The Palate: Lighter mouthfeel. Vanilla notes mixed with spicey, youngish tones. There was something mildly salty about the taste as well. Refreshing and crisp.

The Finish: Medium-ish. The spicy quality hangs around a bit.

Thoughts: I found the tequila nose thing kind of a turnoff, but then again, I'm not the biggest tequila fan. Nothing really jumped out here, otherwise. It was a little plain-jane. Very accesible and refreshing...just...not...yeah. It was ok, not what I would think of as a traditional Speyside malt.

I've heard very mixed things about different bottlings of the Glenrothes. Apparently some of them are awesome, many are quite good, but a couple are fairly average. I've stayed away myself because I can't be bothered to figure out which ones are the one to try, and which should be avoided.


Hot off the press :-) My wife (a whiskey lover too) just got a bottle of this as Xmas present from the office. So, we had to taste this right away.

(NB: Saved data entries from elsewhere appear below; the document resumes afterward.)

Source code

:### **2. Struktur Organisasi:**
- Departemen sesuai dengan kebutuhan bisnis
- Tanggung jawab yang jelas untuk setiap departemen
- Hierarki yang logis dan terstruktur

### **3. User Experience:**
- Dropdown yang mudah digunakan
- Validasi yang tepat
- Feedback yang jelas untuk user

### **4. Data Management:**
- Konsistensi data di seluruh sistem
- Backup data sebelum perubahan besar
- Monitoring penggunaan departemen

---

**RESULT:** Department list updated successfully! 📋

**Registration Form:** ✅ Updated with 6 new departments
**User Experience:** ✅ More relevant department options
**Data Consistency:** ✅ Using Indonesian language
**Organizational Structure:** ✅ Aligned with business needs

Everything about this whiskey is very light. The nose is very light in sea air, fruits and vanilla. Body in the mouth feels also light, bit thin and a bit alcohol in the beginning. The vanilla sweetness remains short time in the back of tongue. I can see here where the first review says that it is like the vanilla coke of whiskeys :-)

Nothing really excels in this whiskey, it is just overall OK light sipping whiskey as the title says.

I'm lucky too that mother-in-law likes this stuff, and her favorite area is Speyside anyways. So, she gave a higher rating on this one than us two (60/60/90, average 70)


I didn't real enjoy this whiskey and I am quite glad I bought a mini bottle.

The nose was pleasent and fragrant. The body was soft and silky. I just didn't really like the flavour. It was very sweet and tasted strongly of vanilla and fruit. I found that it kinda masked the flavor of the malt.

It was worth a try, but I probably wouldn't buy the bottle.